Un point de vue qui a laissé perplexe le ministre italien des Affaires étrangères et vice-Premier ministre Antonio Tajani qui a volé au secours d'UniCredit. « Il s'agit d'initiatives privées, mais légitimes. Je ne comprends pas pourquoi il s'agirait d'un acte hostile, celui d'une entreprise italienne qui achète sur le marché européen », a-t-il déclaré à la presse italienne depuis New York.
Vendredi dernier, le président italien Sergio Mattarella a commenté à demi-mot le dossier. Dans plusieurs « secteurs décisifs », les principaux acteurs sont « en grande partie issus d'autres pays, d'autres continents, d'autres régions », a-t-il dit lors d'une conférence de presse au côté du président allemand, Frank-Walter Steinmeier. « Il est donc essentiel que des champions européens émergent », capables de rivaliser sur la scène mondiale, a insisté le président italien.
La BCE au coeur du rachat
Quoique mécontent, l'Etat allemand n'aura pas le pouvoir d'arrêter ce rachat.
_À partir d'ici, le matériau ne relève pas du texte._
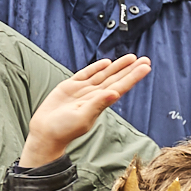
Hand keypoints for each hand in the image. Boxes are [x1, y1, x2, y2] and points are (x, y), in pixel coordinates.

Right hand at [21, 55, 152, 168]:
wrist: (44, 132)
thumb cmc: (63, 130)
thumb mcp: (82, 117)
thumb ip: (98, 104)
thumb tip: (114, 93)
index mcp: (99, 103)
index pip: (120, 87)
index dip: (132, 77)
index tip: (145, 68)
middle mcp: (94, 95)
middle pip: (115, 79)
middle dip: (130, 69)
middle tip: (145, 59)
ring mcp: (82, 90)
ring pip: (103, 74)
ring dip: (117, 66)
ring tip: (131, 58)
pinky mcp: (70, 87)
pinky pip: (86, 74)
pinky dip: (96, 67)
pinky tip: (106, 62)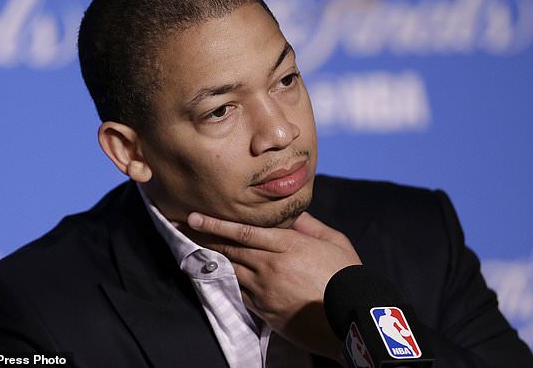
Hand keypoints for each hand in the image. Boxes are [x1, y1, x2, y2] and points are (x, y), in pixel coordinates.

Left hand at [186, 211, 361, 360]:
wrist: (351, 318)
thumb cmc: (346, 276)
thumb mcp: (334, 242)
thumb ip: (310, 225)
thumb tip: (292, 213)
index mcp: (288, 245)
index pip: (243, 231)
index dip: (215, 223)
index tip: (194, 216)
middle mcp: (271, 266)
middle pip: (230, 249)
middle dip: (204, 236)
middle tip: (181, 225)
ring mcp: (265, 290)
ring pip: (231, 269)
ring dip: (212, 257)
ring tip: (193, 245)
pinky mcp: (265, 310)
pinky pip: (240, 292)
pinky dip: (228, 280)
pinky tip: (219, 272)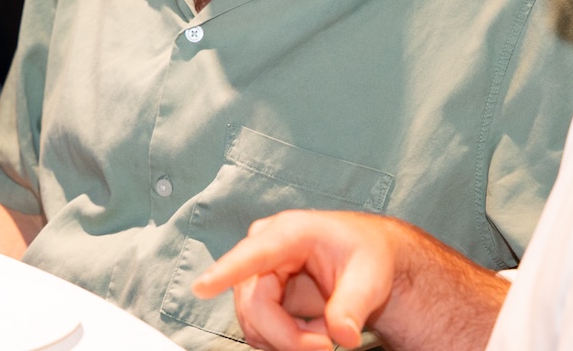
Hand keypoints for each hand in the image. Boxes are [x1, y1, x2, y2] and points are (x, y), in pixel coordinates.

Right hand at [192, 210, 396, 349]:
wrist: (363, 260)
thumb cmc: (365, 256)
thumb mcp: (370, 277)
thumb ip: (353, 306)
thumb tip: (342, 336)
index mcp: (290, 232)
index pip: (254, 254)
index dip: (225, 271)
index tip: (201, 288)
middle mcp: (263, 249)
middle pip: (255, 305)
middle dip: (289, 336)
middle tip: (328, 345)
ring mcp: (255, 272)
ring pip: (252, 322)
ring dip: (288, 339)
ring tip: (325, 329)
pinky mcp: (256, 294)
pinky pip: (257, 329)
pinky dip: (285, 340)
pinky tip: (311, 329)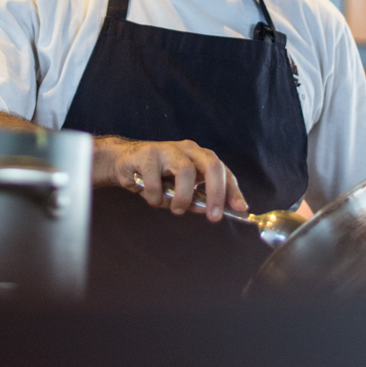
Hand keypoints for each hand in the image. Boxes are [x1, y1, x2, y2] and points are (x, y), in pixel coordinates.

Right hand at [92, 136, 246, 221]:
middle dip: (216, 193)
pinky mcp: (147, 154)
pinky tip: (151, 198)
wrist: (124, 162)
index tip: (241, 209)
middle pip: (211, 165)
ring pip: (185, 171)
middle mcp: (187, 149)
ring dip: (182, 197)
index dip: (233, 190)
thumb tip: (210, 211)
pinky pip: (155, 181)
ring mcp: (167, 149)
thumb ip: (196, 200)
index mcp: (199, 156)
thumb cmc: (157, 177)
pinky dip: (155, 197)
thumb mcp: (180, 190)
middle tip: (214, 217)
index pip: (223, 171)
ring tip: (175, 208)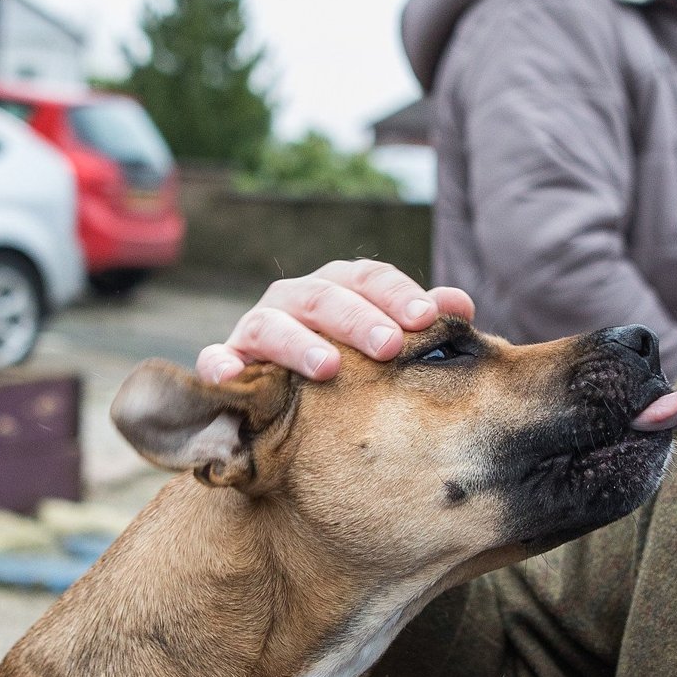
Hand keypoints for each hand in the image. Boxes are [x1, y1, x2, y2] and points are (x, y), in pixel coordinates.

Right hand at [196, 261, 474, 382]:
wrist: (290, 399)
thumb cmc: (354, 363)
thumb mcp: (388, 338)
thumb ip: (420, 320)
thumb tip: (460, 304)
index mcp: (339, 287)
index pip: (368, 277)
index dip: (398, 293)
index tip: (430, 316)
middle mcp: (295, 300)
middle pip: (324, 296)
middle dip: (358, 318)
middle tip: (391, 345)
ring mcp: (257, 330)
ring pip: (271, 324)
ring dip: (299, 343)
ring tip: (328, 367)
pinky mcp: (227, 362)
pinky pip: (216, 360)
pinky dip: (221, 365)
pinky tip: (234, 376)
«C'est à la BCE et à la Commission européenne qu'il revient d'examiner le risque systémique» supposé en cas de rapprochement des deux grandes banques, et «à la Commission européenne d'examiner les effets sur la concurrence», a déclaré ce lundi la présidente du groupe conseillant Berlin, Monika Schnitzer, à l'AFP.
Dans la zone euro, le mécanisme de surveillance unique (MSU) de la BCE devra vérifier si UniCredit a respecté les règles en prenant rapidement une participation importante dans Commerzbank.
L'Italienne a formellement demandé à la BCE d'approuver une possible montée à 29,99% du capital, juste en dessous du seuil de déclenchement d'une offre d'achat en Allemagne. En cas de succès, la démarche d'UniCredit pourrait faire naître de nouveaux champions européens du secteur bancaire, souligne un groupe d'experts économiques conseillant le gouvernement allemand.